Right now I’m making a film for ESPN Films, a documentary, one of their 30 for 30 on this very little known story about Venus Williams, this three year period where she fought for fair pay at Wimbledon. She got the UN involved and Tony Blair talked about it on the floor of parliament and she wrote letters in the UK newspapers. She was very active and feminist during this time, because up until 2007, men were paid one amount if they won and women were paid a lesser amount, so she didn’t like that.
Up to 2007???
Yeah. Crazy, right? Insane so she fought against that, like a three year campaign with the Women’s Tennis Association and she really headed it up and was architect of a lot of it. It all took place in the UK so people here don’t really know about it but we’re doing a documentary about that time in her life. It’s called Venus Versus and it’ll be out on ESPN next summer.

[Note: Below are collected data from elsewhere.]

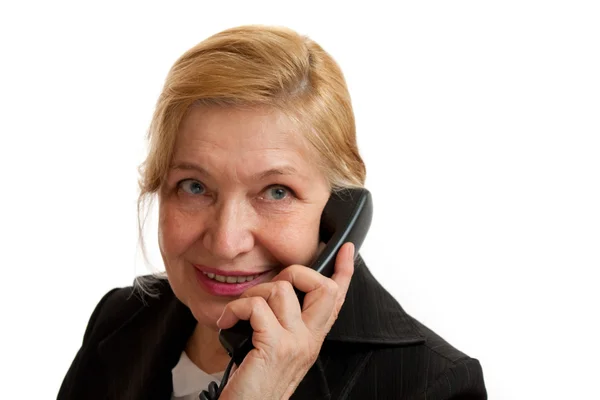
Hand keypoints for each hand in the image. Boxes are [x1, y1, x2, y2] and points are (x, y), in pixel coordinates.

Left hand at [216, 242, 354, 399]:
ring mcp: (296, 344)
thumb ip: (283, 324)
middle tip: (272, 289)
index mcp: (311, 338)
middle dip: (296, 273)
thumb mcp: (276, 350)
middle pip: (324, 287)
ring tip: (240, 313)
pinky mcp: (275, 347)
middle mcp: (310, 340)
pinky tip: (228, 321)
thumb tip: (274, 291)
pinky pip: (256, 306)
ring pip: (282, 289)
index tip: (346, 248)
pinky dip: (235, 308)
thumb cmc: (254, 383)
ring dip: (253, 293)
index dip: (344, 270)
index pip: (337, 299)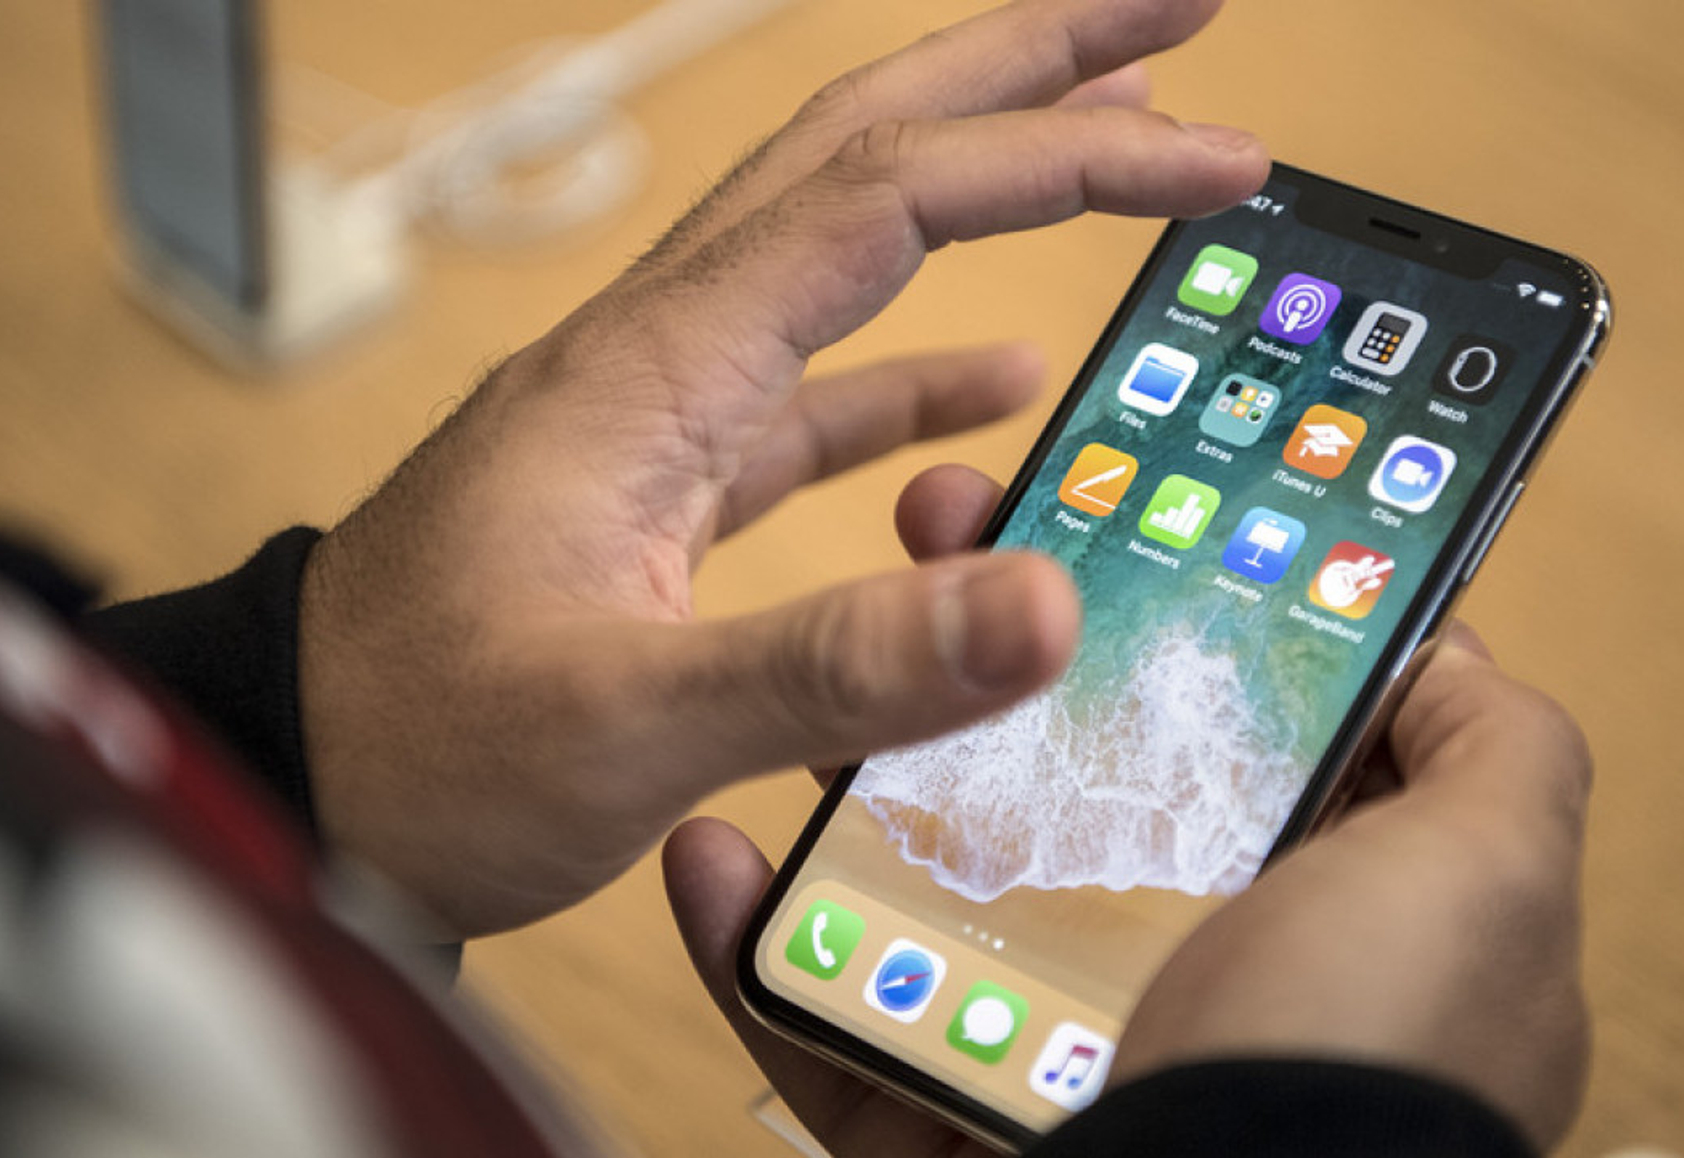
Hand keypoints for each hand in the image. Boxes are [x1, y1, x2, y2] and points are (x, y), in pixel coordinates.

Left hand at [297, 0, 1268, 937]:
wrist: (297, 781)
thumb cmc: (419, 741)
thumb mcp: (625, 716)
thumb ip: (837, 664)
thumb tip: (1042, 605)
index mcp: (661, 364)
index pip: (893, 193)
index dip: (1064, 152)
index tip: (1211, 147)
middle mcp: (666, 353)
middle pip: (866, 149)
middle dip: (1027, 68)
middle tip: (1174, 11)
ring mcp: (666, 415)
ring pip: (848, 252)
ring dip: (985, 189)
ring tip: (1111, 150)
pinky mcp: (668, 492)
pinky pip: (817, 393)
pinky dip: (916, 373)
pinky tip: (992, 386)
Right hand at [666, 456, 1590, 1154]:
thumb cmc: (1361, 1061)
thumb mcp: (1485, 873)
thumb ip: (1488, 744)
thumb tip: (1432, 640)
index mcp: (1304, 914)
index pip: (1214, 726)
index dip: (1152, 610)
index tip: (1081, 508)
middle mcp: (1175, 981)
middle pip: (1053, 781)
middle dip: (985, 649)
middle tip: (933, 530)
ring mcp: (1044, 1054)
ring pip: (922, 889)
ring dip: (851, 770)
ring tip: (812, 662)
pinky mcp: (934, 1128)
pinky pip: (825, 1024)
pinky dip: (754, 945)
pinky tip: (714, 856)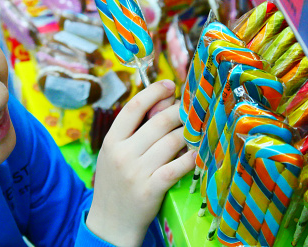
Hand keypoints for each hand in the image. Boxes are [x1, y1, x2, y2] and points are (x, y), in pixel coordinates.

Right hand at [86, 80, 195, 245]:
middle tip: (191, 109)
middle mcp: (122, 153)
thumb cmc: (115, 185)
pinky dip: (191, 158)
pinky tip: (198, 154)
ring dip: (189, 133)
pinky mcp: (151, 189)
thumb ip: (131, 133)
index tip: (170, 84)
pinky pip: (177, 167)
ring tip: (197, 131)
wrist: (109, 223)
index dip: (154, 92)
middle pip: (158, 121)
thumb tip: (160, 104)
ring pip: (172, 142)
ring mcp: (136, 172)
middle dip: (180, 111)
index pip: (134, 108)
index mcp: (111, 141)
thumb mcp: (113, 156)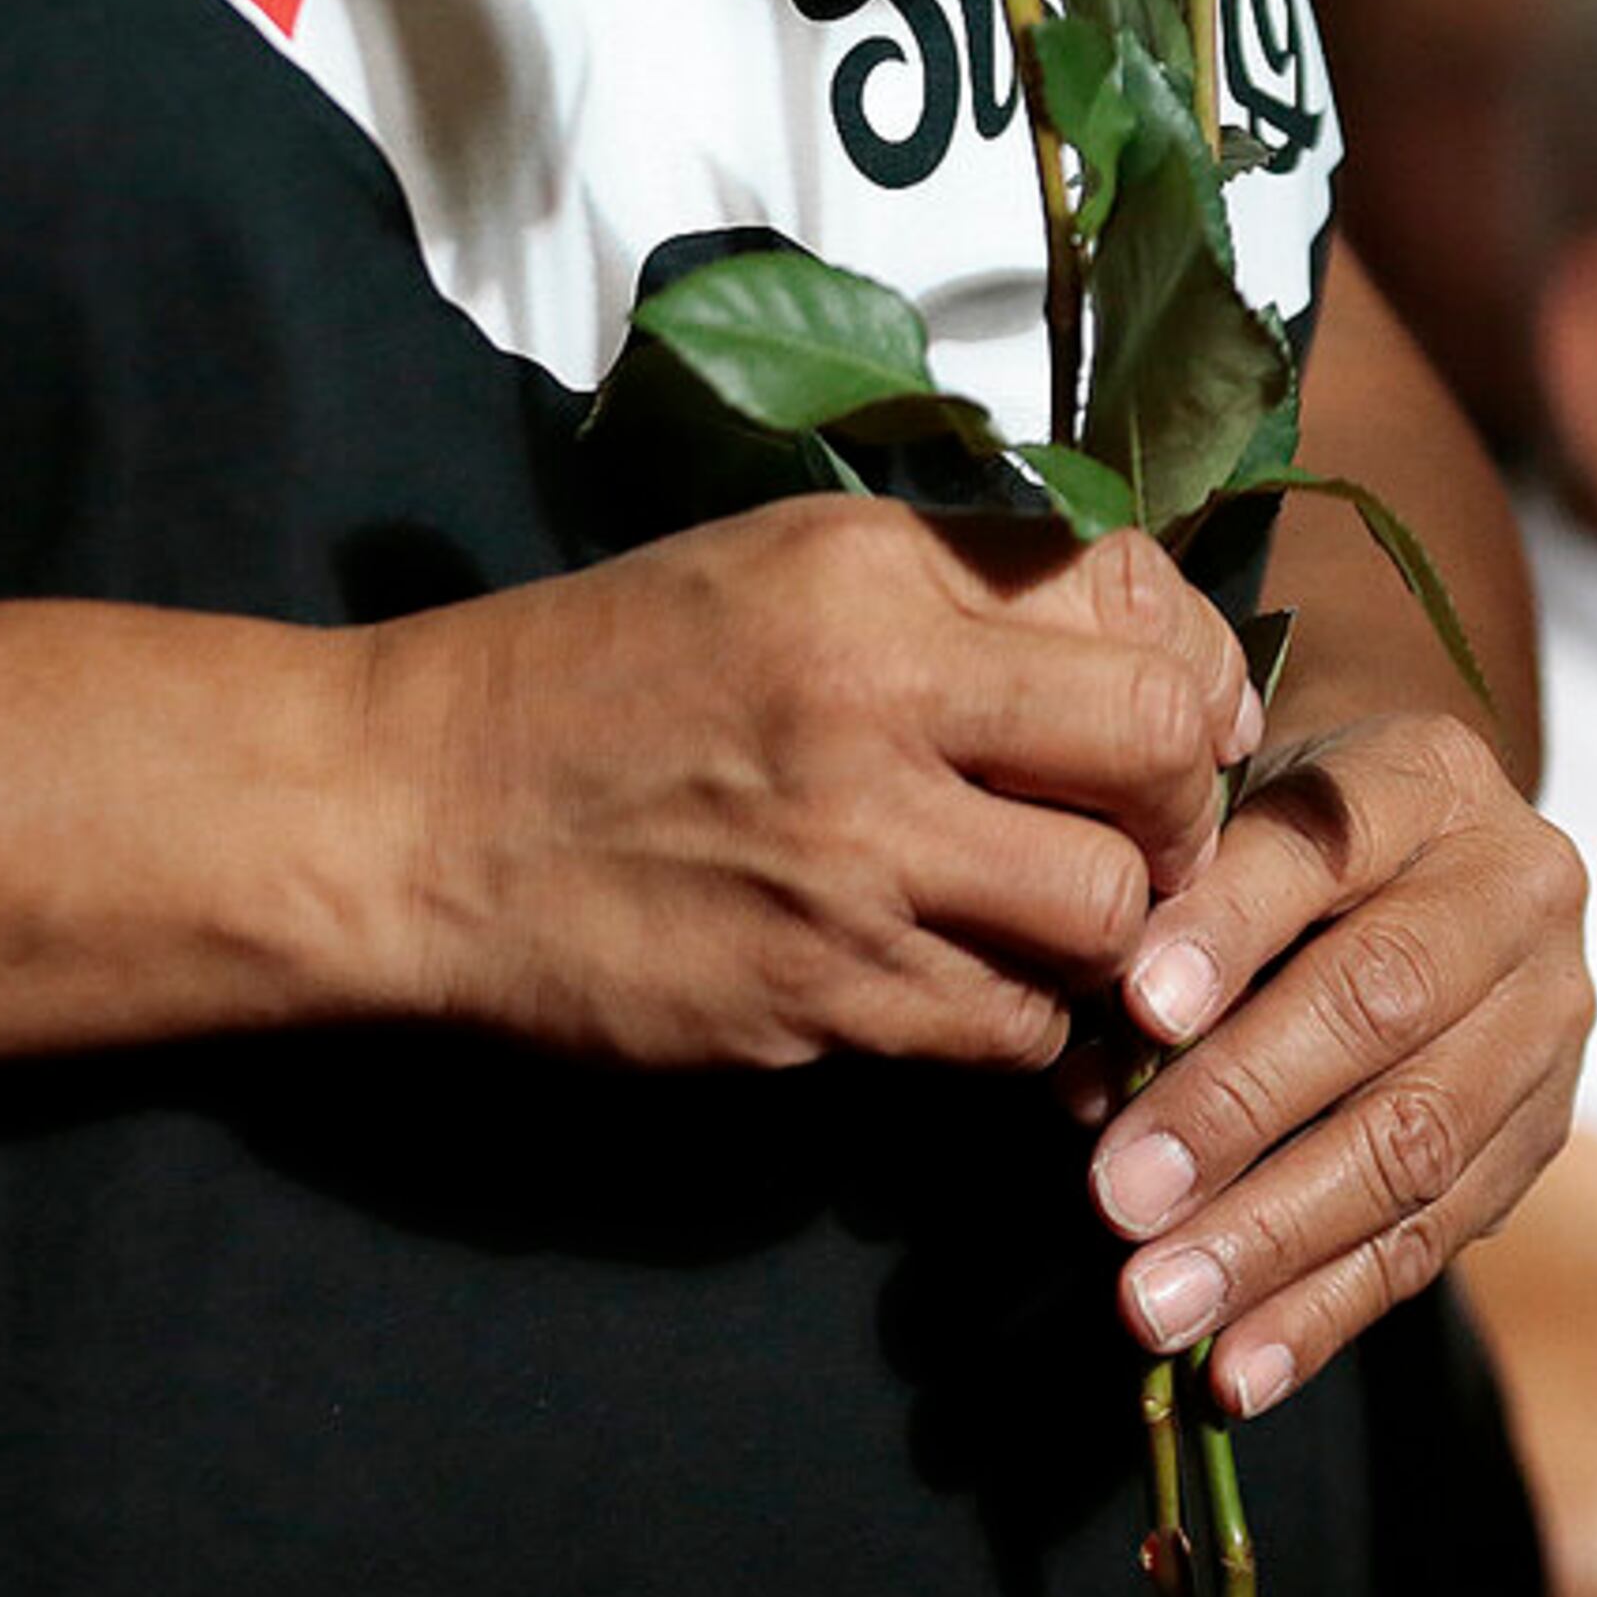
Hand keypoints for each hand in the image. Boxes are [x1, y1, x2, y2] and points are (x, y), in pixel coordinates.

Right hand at [358, 498, 1260, 1072]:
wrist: (407, 813)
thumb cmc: (588, 679)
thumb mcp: (765, 567)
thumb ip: (941, 587)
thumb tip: (1128, 640)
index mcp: (866, 568)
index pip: (1130, 590)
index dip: (1189, 666)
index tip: (1177, 718)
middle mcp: (876, 695)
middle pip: (1157, 746)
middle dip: (1182, 805)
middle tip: (1140, 836)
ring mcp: (850, 858)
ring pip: (1109, 910)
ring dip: (1109, 930)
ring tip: (1055, 925)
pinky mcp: (817, 995)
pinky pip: (1012, 1028)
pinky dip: (1022, 1023)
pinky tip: (974, 991)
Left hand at [1086, 708, 1589, 1414]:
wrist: (1418, 854)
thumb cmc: (1280, 837)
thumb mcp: (1226, 820)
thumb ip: (1164, 917)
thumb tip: (1091, 1076)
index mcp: (1420, 777)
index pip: (1318, 849)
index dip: (1228, 931)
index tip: (1136, 1006)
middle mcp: (1514, 887)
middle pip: (1378, 1007)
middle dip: (1238, 1112)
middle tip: (1119, 1196)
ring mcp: (1547, 1018)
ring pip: (1412, 1142)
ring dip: (1275, 1239)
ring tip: (1158, 1307)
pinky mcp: (1540, 1134)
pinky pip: (1433, 1238)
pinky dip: (1326, 1311)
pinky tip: (1238, 1369)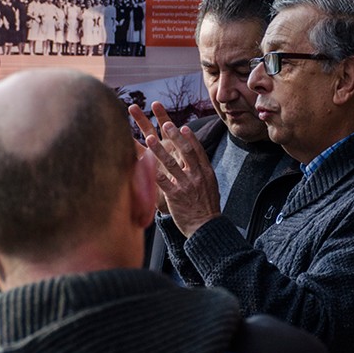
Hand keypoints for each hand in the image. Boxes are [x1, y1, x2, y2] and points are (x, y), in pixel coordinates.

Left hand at [128, 101, 221, 236]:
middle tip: (166, 123)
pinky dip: (152, 170)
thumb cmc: (207, 208)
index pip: (198, 151)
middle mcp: (197, 176)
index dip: (190, 138)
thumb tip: (197, 161)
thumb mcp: (210, 187)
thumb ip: (202, 173)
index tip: (183, 127)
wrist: (206, 228)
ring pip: (171, 163)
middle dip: (175, 136)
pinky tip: (143, 162)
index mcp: (206, 173)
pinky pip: (162, 181)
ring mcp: (186, 186)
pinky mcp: (175, 196)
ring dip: (159, 149)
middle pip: (186, 151)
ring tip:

Who did you interview for it?
I followed her around all this summer, so I shot her at Wimbledon. I shot her at her home in Palm Beach, FL. I followed her around throughout the summer at various matches and am still actively interviewing quite a few folks but yeah, it’s a wide spectrum of players, tennis executives, journalists and cultural thinkers to examine this moment.
Are you going to get Tony Blair?
Ha ha ha, no, I don't think I’m going to get him. I went over to Wimbledon and we didn’t get him but we got a lot of other people there who were crucial to the campaign, high ranking folks at the United Nations. It just really showed how deep she went in this fight.